In other news, it's summer. I'm trying to be good-natured about this, and relish delicious salads and the sea roses in my yard and that one day when a tanktop and capris is a perfectly comfortable outfit, as opposed to what you are sweating through. But summer is a rough time for me appearance- (and therefore confidence-) wise. Summer reminds me that my genetics really don't think I should be outside unless it's fifty degrees and misty.

Some people, at the three o'clock post-barbecue mark, just become a little more bronzed along their cheekbones; I turn beet-red and my pores produce Scottish-chip-shop-caliber grease.

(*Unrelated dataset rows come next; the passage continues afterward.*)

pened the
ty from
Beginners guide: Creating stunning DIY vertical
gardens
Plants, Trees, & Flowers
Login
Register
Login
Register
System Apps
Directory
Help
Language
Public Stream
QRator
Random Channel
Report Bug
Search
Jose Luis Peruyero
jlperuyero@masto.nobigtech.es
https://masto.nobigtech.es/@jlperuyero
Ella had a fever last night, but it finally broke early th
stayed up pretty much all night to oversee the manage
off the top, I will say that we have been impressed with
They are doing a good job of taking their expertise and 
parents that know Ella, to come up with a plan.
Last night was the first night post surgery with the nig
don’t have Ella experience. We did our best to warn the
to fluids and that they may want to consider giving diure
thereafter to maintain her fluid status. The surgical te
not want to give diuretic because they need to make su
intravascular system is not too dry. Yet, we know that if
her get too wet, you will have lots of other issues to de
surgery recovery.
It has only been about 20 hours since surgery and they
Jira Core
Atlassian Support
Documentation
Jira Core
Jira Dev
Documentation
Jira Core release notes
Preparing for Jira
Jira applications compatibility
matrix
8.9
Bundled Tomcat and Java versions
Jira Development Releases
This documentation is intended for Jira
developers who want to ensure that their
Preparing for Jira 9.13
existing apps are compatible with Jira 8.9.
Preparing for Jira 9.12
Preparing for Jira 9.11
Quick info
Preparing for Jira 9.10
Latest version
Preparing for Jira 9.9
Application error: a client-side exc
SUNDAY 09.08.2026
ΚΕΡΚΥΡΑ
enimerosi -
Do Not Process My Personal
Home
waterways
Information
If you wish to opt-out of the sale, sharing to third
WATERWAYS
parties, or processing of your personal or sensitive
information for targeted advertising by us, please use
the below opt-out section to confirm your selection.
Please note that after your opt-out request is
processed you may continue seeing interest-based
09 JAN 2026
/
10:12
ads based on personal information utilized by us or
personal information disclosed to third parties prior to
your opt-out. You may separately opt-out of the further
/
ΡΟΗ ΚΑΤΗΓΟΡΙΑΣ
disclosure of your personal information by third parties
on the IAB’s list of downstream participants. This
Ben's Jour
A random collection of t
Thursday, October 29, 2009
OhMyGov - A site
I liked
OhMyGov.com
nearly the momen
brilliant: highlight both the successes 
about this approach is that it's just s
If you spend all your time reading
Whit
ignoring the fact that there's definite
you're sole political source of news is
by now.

My upper chest always gets sunburned early in the season, usually in the car so I have a nice seatbelt tan line, and it stays red and blotchy until December. My upper arms break out in pimples and heat rash. My legs refuse to take a tan: I'll be outside all day, in shorts, in sun so fierce that my neck is blistering despite 100-SPF sunscreen and a hat, and at the end of the day my legs remain so white they look green. It's utterly bizarre. From the waist up I am more sensitive to sun than a German vampire, and from the waist down apparently my skin generates some sort of natural sunblock more powerful than anything created by science. Just another one of my fearful asymmetries. 

My, that was whiny. I do enjoy some aspects of summer, and last year advanced so far in my tolerance of it as to actually purchase a bikini top (not a whole bikini; pants-wise I will never wear anything more revealing than board shorts in public, and you can't make me), although some of that had to do with a friend texting me prior to my beach-house visit, "What would you think of a very handsome, scruffy, old-fashioned boat-builder who also sings in a band?" I remember wondering whether the boats were old-fashioned or the gentleman was, and figuring that either way this called for the astonishing decision to let someone other than my oncologist or a tattoo artist see my torso. That decision seems to have worked out. 

Summer: maybe not all bad? Ugh, who am I kidding. The other morning, struggling to find a work outfit, I patted the sweaters in my closet and said, "I miss you already." But there will be days with ocean breezes, and trips to the dog beach, and ginger beer. Before I know it I'll be shoveling snow again.